How many lines in the listing below contain the word "Talend"? Reply with the number alone.

## PROVIDED RECORDS
========================================================================

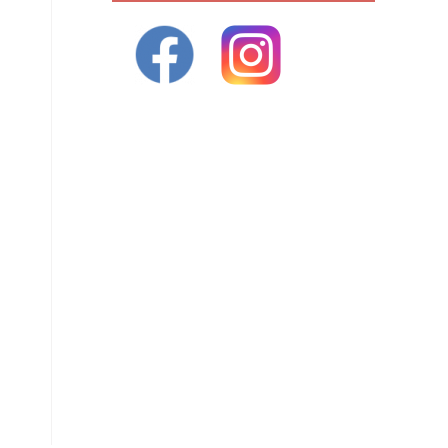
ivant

========================================================================

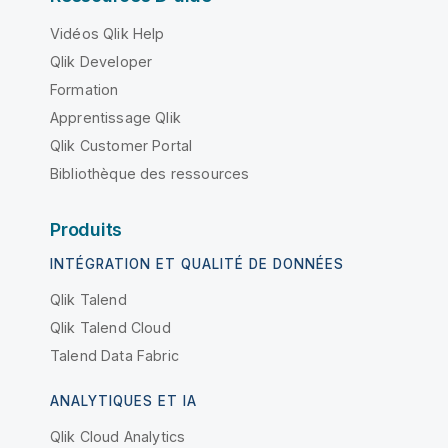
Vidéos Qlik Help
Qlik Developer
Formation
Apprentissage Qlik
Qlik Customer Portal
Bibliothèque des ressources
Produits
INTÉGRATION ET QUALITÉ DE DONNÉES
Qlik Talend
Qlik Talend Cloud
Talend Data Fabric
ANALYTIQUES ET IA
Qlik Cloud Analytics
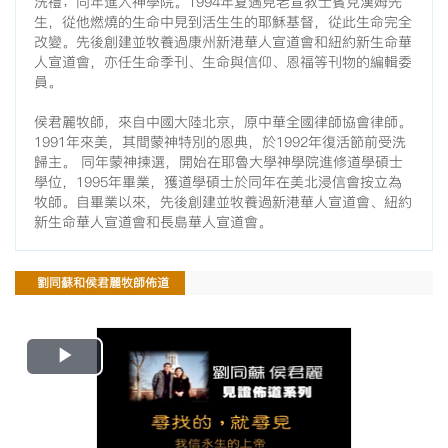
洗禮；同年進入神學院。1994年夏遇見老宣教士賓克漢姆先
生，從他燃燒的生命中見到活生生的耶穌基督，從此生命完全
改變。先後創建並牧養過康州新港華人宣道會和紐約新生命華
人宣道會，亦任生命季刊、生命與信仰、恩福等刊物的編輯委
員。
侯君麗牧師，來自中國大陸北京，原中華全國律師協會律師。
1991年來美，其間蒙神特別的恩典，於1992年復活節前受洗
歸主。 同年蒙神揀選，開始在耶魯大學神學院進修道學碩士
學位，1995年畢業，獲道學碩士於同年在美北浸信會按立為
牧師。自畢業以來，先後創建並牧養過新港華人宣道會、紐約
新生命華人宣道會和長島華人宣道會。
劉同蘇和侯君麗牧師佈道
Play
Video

========================================================================

## ANSWER BOX
3